** Opening DATA TO EXAMINE block **

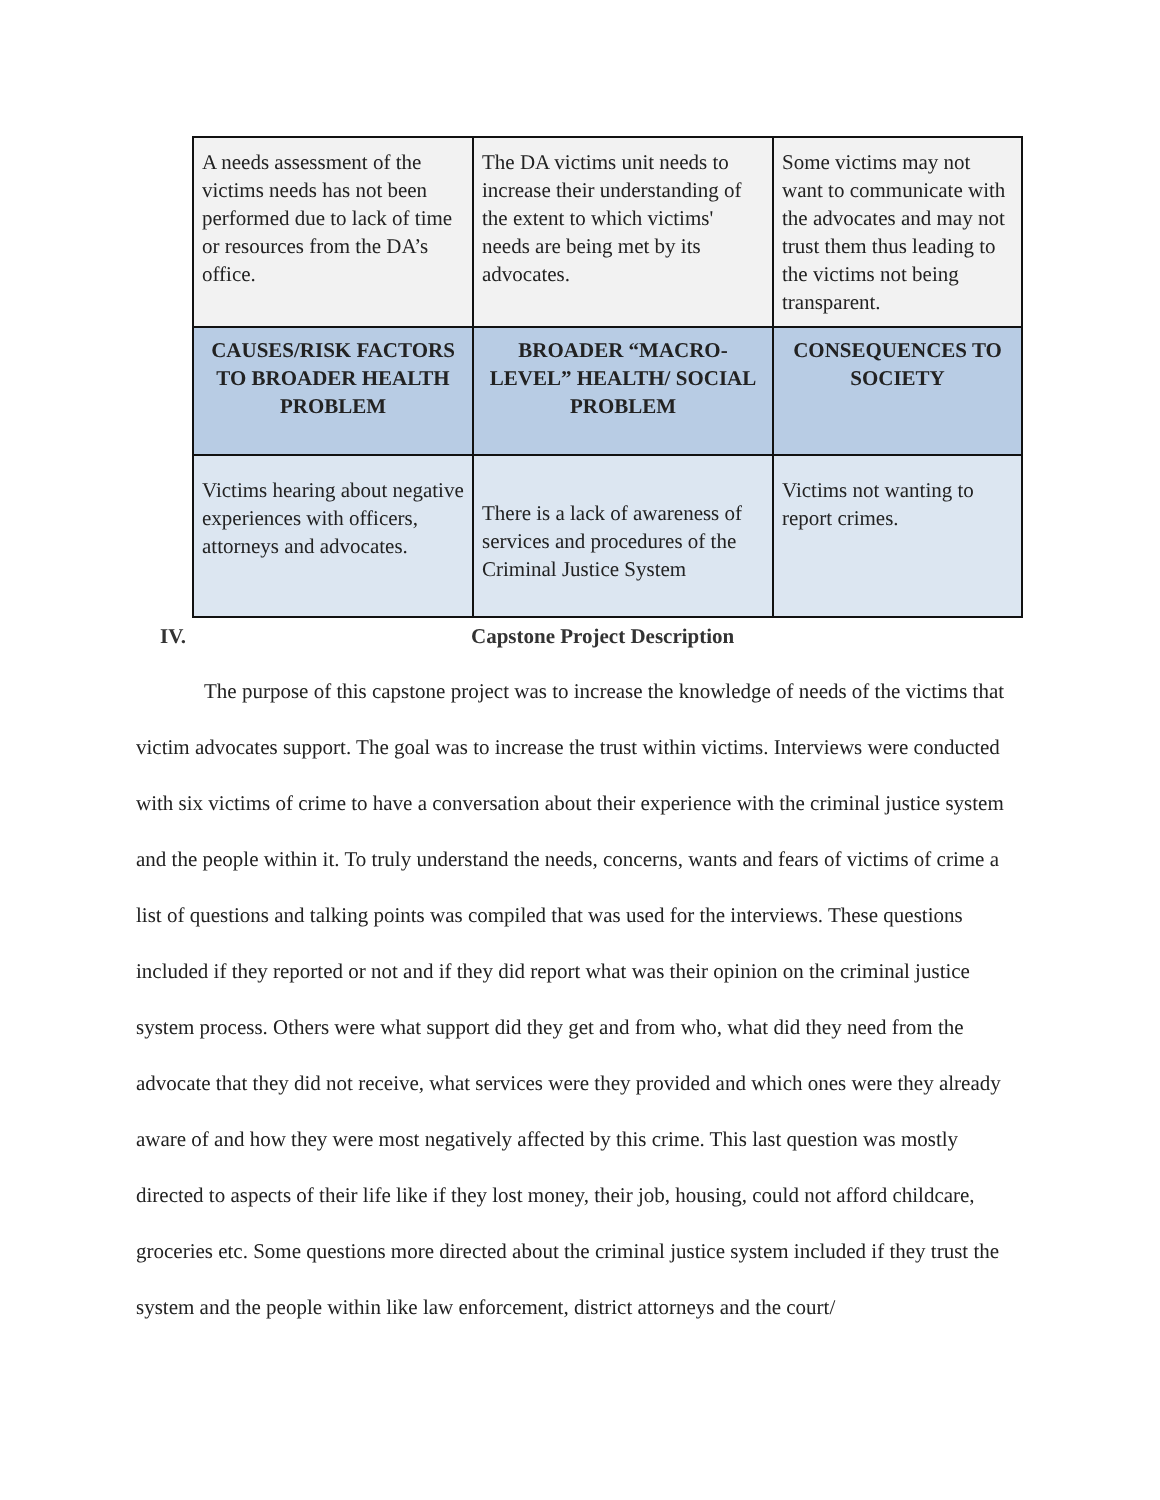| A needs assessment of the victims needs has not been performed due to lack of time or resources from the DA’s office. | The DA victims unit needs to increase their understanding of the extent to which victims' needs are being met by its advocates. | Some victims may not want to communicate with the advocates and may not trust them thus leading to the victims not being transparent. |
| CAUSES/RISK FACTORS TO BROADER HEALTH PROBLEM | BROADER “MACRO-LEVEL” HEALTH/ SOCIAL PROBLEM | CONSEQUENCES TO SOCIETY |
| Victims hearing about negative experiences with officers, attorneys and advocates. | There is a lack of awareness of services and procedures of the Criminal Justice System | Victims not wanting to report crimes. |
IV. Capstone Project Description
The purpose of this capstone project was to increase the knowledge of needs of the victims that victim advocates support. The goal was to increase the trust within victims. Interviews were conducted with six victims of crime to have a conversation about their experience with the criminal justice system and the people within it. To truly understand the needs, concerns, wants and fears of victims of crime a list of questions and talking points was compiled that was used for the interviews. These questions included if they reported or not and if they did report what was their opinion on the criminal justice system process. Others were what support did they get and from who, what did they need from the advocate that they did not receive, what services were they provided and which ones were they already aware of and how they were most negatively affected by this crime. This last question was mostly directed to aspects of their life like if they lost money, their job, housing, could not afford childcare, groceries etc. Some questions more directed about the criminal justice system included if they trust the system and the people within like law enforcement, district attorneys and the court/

** Closing DATA TO EXAMINE block **

* [AIM OF THE TASK]
Repeat the data verbatim through the "IV. Capstone Project Description" line, no pictures.

* [RESPONSE FOR THIS EXERCISE]
| A needs assessment of the victims needs has not been performed due to lack of time or resources from the DA’s office. | The DA victims unit needs to increase their understanding of the extent to which victims' needs are being met by its advocates. | Some victims may not want to communicate with the advocates and may not trust them thus leading to the victims not being transparent. |
| CAUSES/RISK FACTORS TO BROADER HEALTH PROBLEM | BROADER “MACRO-LEVEL” HEALTH/ SOCIAL PROBLEM | CONSEQUENCES TO SOCIETY |
| Victims hearing about negative experiences with officers, attorneys and advocates. | There is a lack of awareness of services and procedures of the Criminal Justice System | Victims not wanting to report crimes. |
IV. Capstone Project Description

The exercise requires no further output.